O que tudo isso quer dizer? Que trata-se de um tema universal, vastamente trabalhado na literatura e no cinema. Assim, não parece absurdo propor uma resenha de A Paixão de Cristo (The Passion of The Christ, 2004) sem recorrer às comparações sistemáticas com passagens das Escrituras. Esqueça também a reação das bilheterias, o barulho dos religiosos, a polêmica do pai Hutton Gibson e a influência do Espírito Santo sobre o diretor. Analisar o filme como uma obra fechada e independente do contexto histórico ajuda a evitar algumas dessas armadilhas de interpretação. E ajuda também a identificar algumas de suas fragilidades formais.
Cinquenta minutos
Primeiramente, Gibson confunde senso comum com negligência de informação: o que é de domínio público e o que o roteiro deve nos fornecer para não soar superficial. Fica difícil, por exemplo, para quem não conhece a Virgem Maria, a prostituta Madalena e o evangelista João, saber se Maia Morgenstern, Monica Bellucci e Hristo Jivkov têm alguma importância na trama além da mera figuração. No caso do último, que entra mudo e sai calado, descobrir quem ele interpreta é inviável.
Não é um pormenor. Em qualquer história de mártires, é preciso que entendamos a influência do homem sobre os seus seguidores para que também nos envolvamos emocionalmente com a sua causa. Para isso existem os coadjuvantes, afinal! E por mais que o Cristo vivido por James Caviezel se esforce, a função edificante de A Paixão começa a perder força aí, quando o trabalho dos personagens secundários não vai além do choro interminável.

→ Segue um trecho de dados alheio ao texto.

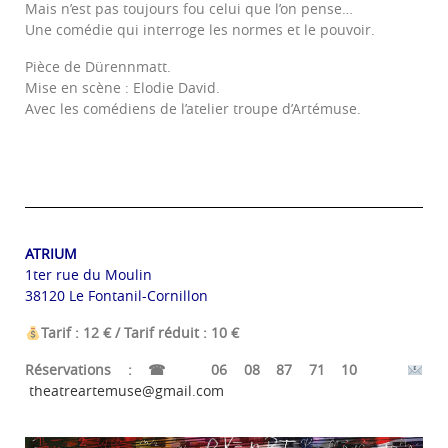
Mais n’est pas toujours fou celui que l’on pense…
Une comédie qui interroge les normes et le pouvoir.
Pièce de Dürennmatt.
Mise en scène : Elodie David.
Avec les comédiens de l’atelier troupe d’Artémuse.
ATRIUM
1ter rue du Moulin
38120 Le Fontanil-Cornillon
Tarif : 12 € / Tarif réduit : 10 €
Réservations : ☎ 06 08 87 71 10
theatreartemuse@gmail.com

Pior. Do lado dos malvados, o desempenho é igualmente inconvincente. Se Gibson foi taxado de anti-semita, isso se deve à caricatura extrema que envolve o retrato dos judeus. Nunca fica claro o motivo de tanto ódio por parte dos sacerdotes fariseus, em especial Caifás (Mattia Sbragia), e alguns segundos bastam para demonstrar a maneira enviesada com que a corte de Herodes é caracterizada. Esse maniqueísmo que Gibson insiste em promover impossibilita o realismo que ele diz assumir. Não basta todo mundo falar aramaico. Ainda faltam as necessárias explicações e sobram os clichês.

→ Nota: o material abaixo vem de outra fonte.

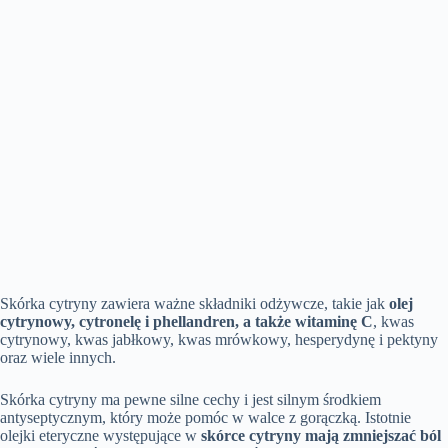
Skórka cytryny zawiera ważne składniki odżywcze, takie jak
olej
cytrynowy, cytronelę i phellandren, a także witaminę C
, kwas
cytrynowy, kwas jabłkowy, kwas mrówkowy, hesperydynę i pektyny
oraz wiele innych.
Skórka cytryny ma pewne silne cechy i jest silnym środkiem
antyseptycznym, który może pomóc w walce z gorączką. Istotnie
olejki eteryczne występujące w
skórce cytryny mają zmniejszać ból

Evidencia-se, a essa altura, outro grande problema da película: a gratuidade. Sim, a violência é exagerada, explícita, ostensiva por longos cinquenta minutos. É preciso ter estômago forte. Mas vísceras expostas não seriam um problema, se a câmera não focalizasse carrascos lambendo os beiços e esbaforidos de satisfação. Com essas opções duvidosas, A Paixão chega, assim, a flertar também com o sadismo. Coisas que tornam a sessão um suplício para quem não simpatiza, de cara, com a via-crúcis de J.C.
Daria para prosseguir, dizer que Gibson minimiza as lições de amizade, perdão e esperança presentes na Bíblia e prioriza a questão do flagelo. Daria, a partir daí, para levantar uma comparação com os tempos fundamentalistas atuais, quando a religião - qualquer religião - parece ter perdido seu caráter humanista e preservado somente a idéia de devoção cega e sacrifício suicida. Mas este texto se propôs a uma análise formalista. Já é o bastante.